** GIVEN INFORMATION follows **

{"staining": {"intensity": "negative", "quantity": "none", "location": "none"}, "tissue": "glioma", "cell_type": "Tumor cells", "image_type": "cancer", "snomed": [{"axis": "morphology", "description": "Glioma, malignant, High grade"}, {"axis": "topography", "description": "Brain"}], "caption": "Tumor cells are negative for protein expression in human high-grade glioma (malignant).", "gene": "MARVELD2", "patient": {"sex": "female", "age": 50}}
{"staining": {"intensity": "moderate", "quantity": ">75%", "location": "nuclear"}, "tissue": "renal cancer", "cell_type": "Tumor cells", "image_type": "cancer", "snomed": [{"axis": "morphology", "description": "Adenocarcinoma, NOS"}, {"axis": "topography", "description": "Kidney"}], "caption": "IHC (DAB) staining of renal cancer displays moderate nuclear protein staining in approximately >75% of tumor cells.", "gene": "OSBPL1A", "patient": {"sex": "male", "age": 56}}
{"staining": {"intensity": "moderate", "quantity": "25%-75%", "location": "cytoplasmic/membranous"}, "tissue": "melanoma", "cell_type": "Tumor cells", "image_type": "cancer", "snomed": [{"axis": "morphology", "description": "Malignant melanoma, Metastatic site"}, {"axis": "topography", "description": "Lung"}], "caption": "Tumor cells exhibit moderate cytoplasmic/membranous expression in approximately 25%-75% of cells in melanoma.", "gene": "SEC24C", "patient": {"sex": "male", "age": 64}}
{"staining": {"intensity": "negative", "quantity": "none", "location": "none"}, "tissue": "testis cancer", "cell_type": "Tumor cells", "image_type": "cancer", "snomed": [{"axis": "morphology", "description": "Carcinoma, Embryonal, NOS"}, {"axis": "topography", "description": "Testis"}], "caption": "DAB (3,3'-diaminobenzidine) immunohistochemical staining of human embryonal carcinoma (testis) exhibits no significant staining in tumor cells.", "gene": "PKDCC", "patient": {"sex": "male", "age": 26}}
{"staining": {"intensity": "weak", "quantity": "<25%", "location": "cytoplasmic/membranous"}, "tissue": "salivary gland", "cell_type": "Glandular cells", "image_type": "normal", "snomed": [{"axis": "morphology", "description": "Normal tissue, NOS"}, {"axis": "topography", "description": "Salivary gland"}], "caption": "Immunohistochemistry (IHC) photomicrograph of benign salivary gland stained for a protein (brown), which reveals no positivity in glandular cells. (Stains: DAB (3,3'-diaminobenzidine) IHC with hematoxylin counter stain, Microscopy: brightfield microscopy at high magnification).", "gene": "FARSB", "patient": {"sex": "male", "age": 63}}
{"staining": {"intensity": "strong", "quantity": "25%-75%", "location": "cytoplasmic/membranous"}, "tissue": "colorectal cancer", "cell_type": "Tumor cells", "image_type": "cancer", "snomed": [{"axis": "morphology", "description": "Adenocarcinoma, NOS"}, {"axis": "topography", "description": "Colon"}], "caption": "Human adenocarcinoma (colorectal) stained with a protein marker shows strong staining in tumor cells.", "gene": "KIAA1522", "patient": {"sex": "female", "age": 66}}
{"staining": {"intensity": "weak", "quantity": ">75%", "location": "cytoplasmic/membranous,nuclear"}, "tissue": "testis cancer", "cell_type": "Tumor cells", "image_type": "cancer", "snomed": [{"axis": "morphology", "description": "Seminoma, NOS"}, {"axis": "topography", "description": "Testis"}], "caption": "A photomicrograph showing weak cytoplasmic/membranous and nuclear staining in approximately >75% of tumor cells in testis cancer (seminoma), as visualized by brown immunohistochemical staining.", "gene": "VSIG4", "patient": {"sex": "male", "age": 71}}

** End of GIVEN INFORMATION **

WHAT TO DO: The records above need to be written out once more, exactly.

YOUR SOLUTION:
{"staining": {"intensity": "negative", "quantity": "none", "location": "none"}, "tissue": "glioma", "cell_type": "Tumor cells", "image_type": "cancer", "snomed": [{"axis": "morphology", "description": "Glioma, malignant, High grade"}, {"axis": "topography", "description": "Brain"}], "caption": "Tumor cells are negative for protein expression in human high-grade glioma (malignant).", "gene": "MARVELD2", "patient": {"sex": "female", "age": 50}}
{"staining": {"intensity": "moderate", "quantity": ">75%", "location": "nuclear"}, "tissue": "renal cancer", "cell_type": "Tumor cells", "image_type": "cancer", "snomed": [{"axis": "morphology", "description": "Adenocarcinoma, NOS"}, {"axis": "topography", "description": "Kidney"}], "caption": "IHC (DAB) staining of renal cancer displays moderate nuclear protein staining in approximately >75% of tumor cells.", "gene": "OSBPL1A", "patient": {"sex": "male", "age": 56}}
{"staining": {"intensity": "moderate", "quantity": "25%-75%", "location": "cytoplasmic/membranous"}, "tissue": "melanoma", "cell_type": "Tumor cells", "image_type": "cancer", "snomed": [{"axis": "morphology", "description": "Malignant melanoma, Metastatic site"}, {"axis": "topography", "description": "Lung"}], "caption": "Tumor cells exhibit moderate cytoplasmic/membranous expression in approximately 25%-75% of cells in melanoma.", "gene": "SEC24C", "patient": {"sex": "male", "age": 64}}
{"staining": {"intensity": "negative", "quantity": "none", "location": "none"}, "tissue": "testis cancer", "cell_type": "Tumor cells", "image_type": "cancer", "snomed": [{"axis": "morphology", "description": "Carcinoma, Embryonal, NOS"}, {"axis": "topography", "description": "Testis"}], "caption": "DAB (3,3'-diaminobenzidine) immunohistochemical staining of human embryonal carcinoma (testis) exhibits no significant staining in tumor cells.", "gene": "PKDCC", "patient": {"sex": "male", "age": 26}}
{"staining": {"intensity": "weak", "quantity": "<25%", "location": "cytoplasmic/membranous"}, "tissue": "salivary gland", "cell_type": "Glandular cells", "image_type": "normal", "snomed": [{"axis": "morphology", "description": "Normal tissue, NOS"}, {"axis": "topography", "description": "Salivary gland"}], "caption": "Immunohistochemistry (IHC) photomicrograph of benign salivary gland stained for a protein (brown), which reveals no positivity in glandular cells. (Stains: DAB (3,3'-diaminobenzidine) IHC with hematoxylin counter stain, Microscopy: brightfield microscopy at high magnification).", "gene": "FARSB", "patient": {"sex": "male", "age": 63}}
{"staining": {"intensity": "strong", "quantity": "25%-75%", "location": "cytoplasmic/membranous"}, "tissue": "colorectal cancer", "cell_type": "Tumor cells", "image_type": "cancer", "snomed": [{"axis": "morphology", "description": "Adenocarcinoma, NOS"}, {"axis": "topography", "description": "Colon"}], "caption": "Human adenocarcinoma (colorectal) stained with a protein marker shows strong staining in tumor cells.", "gene": "KIAA1522", "patient": {"sex": "female", "age": 66}}
{"staining": {"intensity": "weak", "quantity": ">75%", "location": "cytoplasmic/membranous,nuclear"}, "tissue": "testis cancer", "cell_type": "Tumor cells", "image_type": "cancer", "snomed": [{"axis": "morphology", "description": "Seminoma, NOS"}, {"axis": "topography", "description": "Testis"}], "caption": "A photomicrograph showing weak cytoplasmic/membranous and nuclear staining in approximately >75% of tumor cells in testis cancer (seminoma), as visualized by brown immunohistochemical staining.", "gene": "VSIG4", "patient": {"sex": "male", "age": 71}}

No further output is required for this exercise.